---------- INPUT FOR THIS TASK ----------
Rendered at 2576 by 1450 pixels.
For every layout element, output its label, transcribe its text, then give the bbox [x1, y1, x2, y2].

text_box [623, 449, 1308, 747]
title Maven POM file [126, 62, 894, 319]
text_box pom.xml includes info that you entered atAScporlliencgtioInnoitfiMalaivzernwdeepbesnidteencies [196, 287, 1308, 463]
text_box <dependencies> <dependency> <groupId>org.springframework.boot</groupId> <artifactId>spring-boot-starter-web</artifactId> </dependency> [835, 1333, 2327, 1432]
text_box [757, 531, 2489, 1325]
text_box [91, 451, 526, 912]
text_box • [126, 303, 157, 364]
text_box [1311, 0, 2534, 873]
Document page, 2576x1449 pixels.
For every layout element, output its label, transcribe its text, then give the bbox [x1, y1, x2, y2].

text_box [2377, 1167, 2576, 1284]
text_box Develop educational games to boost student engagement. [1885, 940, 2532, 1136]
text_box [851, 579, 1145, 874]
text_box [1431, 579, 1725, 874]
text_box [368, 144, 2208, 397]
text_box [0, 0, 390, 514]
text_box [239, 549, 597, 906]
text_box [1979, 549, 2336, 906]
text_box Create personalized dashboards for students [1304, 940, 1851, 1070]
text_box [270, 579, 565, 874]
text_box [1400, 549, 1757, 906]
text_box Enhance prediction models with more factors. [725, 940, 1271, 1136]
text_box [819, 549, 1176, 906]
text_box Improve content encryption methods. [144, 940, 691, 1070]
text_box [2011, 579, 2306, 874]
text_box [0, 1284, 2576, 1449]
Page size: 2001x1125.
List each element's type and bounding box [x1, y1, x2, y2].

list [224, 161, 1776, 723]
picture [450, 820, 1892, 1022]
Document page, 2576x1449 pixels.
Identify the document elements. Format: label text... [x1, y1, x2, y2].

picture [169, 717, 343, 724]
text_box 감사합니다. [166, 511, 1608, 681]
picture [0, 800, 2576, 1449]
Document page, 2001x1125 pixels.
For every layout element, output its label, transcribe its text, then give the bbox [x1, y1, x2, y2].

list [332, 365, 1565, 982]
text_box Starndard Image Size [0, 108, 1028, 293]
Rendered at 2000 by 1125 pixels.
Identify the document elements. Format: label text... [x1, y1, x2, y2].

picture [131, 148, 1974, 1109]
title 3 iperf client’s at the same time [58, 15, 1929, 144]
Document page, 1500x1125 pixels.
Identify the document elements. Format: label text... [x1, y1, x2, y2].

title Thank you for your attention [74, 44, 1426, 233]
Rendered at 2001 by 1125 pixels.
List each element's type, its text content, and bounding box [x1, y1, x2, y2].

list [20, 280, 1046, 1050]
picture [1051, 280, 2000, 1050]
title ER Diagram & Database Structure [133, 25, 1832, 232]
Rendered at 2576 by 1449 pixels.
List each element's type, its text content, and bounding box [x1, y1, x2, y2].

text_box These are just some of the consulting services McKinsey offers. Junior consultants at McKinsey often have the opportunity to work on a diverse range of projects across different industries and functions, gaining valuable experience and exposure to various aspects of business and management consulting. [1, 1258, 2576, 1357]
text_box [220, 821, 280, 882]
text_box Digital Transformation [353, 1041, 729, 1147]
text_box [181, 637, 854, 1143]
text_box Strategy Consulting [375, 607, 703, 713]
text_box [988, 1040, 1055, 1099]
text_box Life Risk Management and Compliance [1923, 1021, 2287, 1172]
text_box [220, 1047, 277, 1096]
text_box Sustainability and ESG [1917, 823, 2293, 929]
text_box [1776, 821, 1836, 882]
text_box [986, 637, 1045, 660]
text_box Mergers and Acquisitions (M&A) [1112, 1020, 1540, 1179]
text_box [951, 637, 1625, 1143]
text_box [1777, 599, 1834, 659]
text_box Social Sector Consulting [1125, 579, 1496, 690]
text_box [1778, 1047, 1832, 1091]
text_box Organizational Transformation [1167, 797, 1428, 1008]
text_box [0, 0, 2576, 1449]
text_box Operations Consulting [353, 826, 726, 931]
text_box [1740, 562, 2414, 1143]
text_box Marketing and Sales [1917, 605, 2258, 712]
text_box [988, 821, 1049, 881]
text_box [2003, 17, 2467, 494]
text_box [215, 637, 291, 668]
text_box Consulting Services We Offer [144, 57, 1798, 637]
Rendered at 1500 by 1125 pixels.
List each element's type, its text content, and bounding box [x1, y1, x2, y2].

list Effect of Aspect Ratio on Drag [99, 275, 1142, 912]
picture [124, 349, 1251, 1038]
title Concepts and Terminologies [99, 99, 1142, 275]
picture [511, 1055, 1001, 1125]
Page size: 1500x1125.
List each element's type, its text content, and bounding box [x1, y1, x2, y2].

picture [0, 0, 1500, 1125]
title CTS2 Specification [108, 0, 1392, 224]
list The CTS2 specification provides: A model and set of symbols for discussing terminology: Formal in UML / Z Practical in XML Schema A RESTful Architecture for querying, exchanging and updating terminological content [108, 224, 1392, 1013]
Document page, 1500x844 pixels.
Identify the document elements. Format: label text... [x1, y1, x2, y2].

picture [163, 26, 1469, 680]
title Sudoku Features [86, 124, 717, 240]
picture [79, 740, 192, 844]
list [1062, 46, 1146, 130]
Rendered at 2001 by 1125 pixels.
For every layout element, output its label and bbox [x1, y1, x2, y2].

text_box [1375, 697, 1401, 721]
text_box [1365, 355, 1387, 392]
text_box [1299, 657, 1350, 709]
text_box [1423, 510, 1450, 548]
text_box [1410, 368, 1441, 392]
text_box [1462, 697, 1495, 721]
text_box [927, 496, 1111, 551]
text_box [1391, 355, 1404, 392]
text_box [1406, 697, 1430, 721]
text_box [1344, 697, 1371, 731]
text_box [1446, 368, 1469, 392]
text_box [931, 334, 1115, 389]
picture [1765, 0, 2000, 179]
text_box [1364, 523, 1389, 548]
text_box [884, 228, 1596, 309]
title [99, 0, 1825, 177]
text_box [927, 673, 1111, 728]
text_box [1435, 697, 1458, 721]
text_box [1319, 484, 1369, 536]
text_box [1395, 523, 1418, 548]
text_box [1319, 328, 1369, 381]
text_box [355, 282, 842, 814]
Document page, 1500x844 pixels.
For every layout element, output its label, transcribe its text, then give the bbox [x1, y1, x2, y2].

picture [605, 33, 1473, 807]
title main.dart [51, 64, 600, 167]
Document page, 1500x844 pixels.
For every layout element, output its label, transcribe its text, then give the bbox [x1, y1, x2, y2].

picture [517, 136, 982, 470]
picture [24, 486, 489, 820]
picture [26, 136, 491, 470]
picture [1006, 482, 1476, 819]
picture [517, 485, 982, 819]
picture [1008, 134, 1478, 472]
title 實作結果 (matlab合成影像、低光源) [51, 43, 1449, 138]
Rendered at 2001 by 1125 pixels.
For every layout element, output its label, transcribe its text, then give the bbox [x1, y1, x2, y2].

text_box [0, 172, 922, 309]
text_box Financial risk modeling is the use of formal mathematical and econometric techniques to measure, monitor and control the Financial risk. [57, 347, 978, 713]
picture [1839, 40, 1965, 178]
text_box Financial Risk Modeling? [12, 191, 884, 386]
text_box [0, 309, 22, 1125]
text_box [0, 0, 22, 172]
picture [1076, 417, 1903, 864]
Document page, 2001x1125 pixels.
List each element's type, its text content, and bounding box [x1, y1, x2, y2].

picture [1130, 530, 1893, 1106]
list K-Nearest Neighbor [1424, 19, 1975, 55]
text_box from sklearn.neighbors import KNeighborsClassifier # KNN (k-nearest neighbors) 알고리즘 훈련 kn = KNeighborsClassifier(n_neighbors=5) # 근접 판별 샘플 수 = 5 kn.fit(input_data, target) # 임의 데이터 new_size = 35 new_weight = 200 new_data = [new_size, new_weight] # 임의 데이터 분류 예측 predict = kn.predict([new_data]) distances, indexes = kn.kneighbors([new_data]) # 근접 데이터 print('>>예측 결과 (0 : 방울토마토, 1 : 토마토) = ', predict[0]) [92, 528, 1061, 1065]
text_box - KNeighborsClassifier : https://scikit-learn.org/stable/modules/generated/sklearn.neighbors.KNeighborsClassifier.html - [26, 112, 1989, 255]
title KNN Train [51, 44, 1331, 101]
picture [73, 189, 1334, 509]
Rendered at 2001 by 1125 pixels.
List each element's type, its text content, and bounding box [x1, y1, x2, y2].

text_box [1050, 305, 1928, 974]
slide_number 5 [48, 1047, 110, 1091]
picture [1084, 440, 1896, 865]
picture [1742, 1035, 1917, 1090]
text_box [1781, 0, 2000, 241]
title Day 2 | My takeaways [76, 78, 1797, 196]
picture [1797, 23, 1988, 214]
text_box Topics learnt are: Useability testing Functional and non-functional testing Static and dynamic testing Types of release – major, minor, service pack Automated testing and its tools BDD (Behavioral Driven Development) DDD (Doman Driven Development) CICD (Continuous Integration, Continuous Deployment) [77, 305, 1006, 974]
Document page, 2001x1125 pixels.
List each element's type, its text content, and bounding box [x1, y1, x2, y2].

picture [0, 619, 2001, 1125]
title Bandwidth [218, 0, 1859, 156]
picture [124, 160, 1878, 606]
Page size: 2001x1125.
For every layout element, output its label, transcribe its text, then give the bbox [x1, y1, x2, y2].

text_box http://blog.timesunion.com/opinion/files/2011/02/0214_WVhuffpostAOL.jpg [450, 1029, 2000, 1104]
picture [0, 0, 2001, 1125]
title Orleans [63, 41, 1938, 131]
----------
→ **WORK TASK**: Starting at the line that has "text_box [0, 1284, 2576, 1449]" and ending at the line that has "Document page, 1500x1125 pixels.", please write out the lines above exactly, leaving out all others.

→ **TASK RESPONSE**:
text_box [0, 1284, 2576, 1449]
Page size: 2001x1125.
List each element's type and bounding box [x1, y1, x2, y2].

list [224, 161, 1776, 723]
picture [450, 820, 1892, 1022]
Document page, 2576x1449 pixels.
Identify the document elements. Format: label text... [x1, y1, x2, y2].

picture [169, 717, 343, 724]
text_box 감사합니다. [166, 511, 1608, 681]
picture [0, 800, 2576, 1449]
Document page, 2001x1125 pixels.
For every layout element, output its label, transcribe its text, then give the bbox [x1, y1, x2, y2].

list [332, 365, 1565, 982]
text_box Starndard Image Size [0, 108, 1028, 293]
Rendered at 2000 by 1125 pixels.
Identify the document elements. Format: label text... [x1, y1, x2, y2].

picture [131, 148, 1974, 1109]
title 3 iperf client’s at the same time [58, 15, 1929, 144]
Document page, 1500x1125 pixels.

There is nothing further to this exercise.